• _Information given_

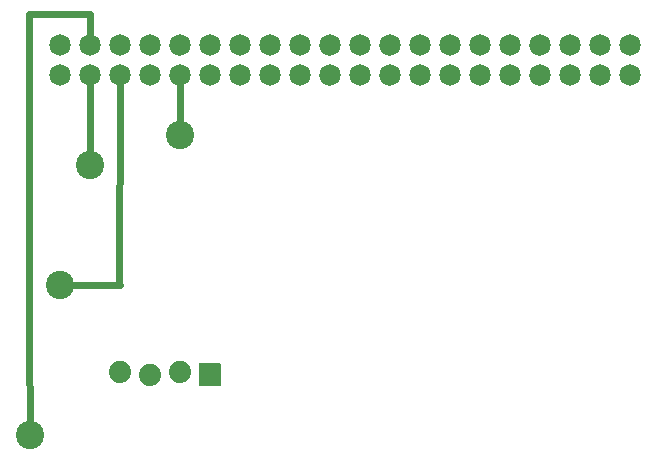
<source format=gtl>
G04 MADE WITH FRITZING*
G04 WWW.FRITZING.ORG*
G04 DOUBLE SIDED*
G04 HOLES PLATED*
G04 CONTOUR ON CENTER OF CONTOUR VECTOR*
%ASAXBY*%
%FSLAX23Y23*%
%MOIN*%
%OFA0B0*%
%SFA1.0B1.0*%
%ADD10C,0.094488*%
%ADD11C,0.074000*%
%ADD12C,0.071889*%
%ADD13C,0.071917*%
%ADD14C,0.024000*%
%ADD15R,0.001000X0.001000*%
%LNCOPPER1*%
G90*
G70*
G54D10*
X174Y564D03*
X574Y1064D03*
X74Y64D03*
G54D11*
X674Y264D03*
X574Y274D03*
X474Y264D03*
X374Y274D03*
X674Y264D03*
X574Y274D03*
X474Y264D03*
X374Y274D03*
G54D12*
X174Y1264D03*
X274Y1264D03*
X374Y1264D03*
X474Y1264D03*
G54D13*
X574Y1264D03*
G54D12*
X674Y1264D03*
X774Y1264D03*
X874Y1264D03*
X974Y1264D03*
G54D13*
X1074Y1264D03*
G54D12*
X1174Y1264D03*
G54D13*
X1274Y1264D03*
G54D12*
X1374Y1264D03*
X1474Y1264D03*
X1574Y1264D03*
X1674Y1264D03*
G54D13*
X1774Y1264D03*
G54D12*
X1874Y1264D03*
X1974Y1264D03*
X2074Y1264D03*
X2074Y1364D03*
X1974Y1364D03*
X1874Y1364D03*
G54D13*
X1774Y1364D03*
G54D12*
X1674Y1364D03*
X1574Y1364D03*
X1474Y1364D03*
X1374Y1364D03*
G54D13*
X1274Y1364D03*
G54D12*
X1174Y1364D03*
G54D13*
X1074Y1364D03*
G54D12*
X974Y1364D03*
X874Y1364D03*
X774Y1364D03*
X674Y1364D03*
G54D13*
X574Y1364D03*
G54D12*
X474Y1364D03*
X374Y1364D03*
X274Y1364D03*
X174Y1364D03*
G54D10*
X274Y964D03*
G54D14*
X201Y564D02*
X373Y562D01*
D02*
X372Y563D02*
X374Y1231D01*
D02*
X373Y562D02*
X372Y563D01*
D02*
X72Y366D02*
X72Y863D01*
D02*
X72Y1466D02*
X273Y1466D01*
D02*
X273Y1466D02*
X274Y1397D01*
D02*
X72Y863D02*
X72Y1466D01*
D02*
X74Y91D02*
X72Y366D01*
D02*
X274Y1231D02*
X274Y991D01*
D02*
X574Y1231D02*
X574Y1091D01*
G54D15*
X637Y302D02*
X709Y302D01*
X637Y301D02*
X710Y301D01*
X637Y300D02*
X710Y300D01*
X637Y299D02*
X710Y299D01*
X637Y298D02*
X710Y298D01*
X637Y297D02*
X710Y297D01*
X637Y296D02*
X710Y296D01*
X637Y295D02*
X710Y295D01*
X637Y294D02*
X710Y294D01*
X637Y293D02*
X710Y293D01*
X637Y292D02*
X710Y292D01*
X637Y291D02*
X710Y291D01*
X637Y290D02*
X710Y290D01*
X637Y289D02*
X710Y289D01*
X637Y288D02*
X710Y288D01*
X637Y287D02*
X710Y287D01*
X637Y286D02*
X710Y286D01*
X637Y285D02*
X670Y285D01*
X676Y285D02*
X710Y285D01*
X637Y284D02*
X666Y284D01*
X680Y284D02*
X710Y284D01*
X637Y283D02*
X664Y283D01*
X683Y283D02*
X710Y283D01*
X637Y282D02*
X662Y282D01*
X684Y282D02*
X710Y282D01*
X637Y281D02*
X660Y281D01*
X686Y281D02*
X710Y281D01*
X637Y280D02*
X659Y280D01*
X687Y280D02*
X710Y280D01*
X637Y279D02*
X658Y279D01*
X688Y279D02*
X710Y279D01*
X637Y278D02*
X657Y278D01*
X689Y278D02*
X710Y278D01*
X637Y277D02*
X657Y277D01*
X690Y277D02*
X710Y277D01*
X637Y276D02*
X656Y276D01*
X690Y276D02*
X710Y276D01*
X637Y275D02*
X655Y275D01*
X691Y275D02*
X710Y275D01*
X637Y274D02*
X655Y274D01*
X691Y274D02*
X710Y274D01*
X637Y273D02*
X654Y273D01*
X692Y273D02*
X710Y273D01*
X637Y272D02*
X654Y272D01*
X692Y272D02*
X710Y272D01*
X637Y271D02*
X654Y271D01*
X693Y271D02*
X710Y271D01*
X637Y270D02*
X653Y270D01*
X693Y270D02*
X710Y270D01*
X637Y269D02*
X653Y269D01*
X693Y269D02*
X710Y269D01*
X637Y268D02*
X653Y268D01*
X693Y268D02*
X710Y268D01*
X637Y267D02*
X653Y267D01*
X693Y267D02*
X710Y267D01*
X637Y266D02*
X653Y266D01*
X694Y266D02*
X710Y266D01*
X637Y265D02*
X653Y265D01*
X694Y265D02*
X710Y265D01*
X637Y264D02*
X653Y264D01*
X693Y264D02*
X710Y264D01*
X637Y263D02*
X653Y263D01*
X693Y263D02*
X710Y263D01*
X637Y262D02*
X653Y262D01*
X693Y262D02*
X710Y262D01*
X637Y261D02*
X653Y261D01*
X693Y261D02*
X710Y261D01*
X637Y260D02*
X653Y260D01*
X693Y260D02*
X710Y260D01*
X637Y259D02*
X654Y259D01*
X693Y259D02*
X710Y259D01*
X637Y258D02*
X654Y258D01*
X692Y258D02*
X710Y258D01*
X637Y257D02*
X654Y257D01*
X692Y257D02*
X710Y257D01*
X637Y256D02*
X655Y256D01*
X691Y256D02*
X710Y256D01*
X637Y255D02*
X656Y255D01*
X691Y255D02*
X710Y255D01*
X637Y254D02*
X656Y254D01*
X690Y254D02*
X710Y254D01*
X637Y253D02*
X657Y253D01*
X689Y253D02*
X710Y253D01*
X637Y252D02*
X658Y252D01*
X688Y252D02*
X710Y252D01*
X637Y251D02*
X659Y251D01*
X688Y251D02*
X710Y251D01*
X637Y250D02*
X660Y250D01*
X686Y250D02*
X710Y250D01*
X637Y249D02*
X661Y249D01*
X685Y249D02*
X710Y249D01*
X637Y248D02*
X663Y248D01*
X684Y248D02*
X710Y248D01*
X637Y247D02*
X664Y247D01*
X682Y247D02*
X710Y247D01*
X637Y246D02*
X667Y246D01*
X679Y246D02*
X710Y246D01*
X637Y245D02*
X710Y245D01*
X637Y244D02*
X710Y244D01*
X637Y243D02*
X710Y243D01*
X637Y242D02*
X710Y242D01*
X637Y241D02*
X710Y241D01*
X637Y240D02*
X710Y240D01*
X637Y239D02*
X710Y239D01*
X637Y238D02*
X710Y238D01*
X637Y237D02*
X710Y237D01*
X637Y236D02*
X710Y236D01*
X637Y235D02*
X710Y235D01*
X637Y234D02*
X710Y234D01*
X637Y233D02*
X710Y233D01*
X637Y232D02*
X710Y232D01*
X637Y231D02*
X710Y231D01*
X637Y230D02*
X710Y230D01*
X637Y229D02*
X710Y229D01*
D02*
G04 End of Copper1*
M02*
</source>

--

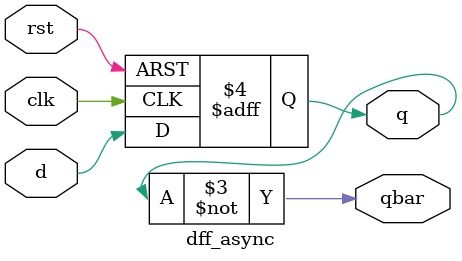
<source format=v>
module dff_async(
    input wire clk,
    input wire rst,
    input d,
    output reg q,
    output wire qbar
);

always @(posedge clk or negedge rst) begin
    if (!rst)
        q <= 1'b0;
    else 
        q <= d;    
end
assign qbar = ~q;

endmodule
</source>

• _About this exercise_
Could you restate word for word the lines above from the one containing "X637Y291D02*" through the one containing "X710Y283D01*", both included, and nothing else?

• _Result of the task_
X637Y291D02*
X710Y291D01*
X637Y290D02*
X710Y290D01*
X637Y289D02*
X710Y289D01*
X637Y288D02*
X710Y288D01*
X637Y287D02*
X710Y287D01*
X637Y286D02*
X710Y286D01*
X637Y285D02*
X670Y285D01*
X676Y285D02*
X710Y285D01*
X637Y284D02*
X666Y284D01*
X680Y284D02*
X710Y284D01*
X637Y283D02*
X664Y283D01*
X683Y283D02*
X710Y283D01*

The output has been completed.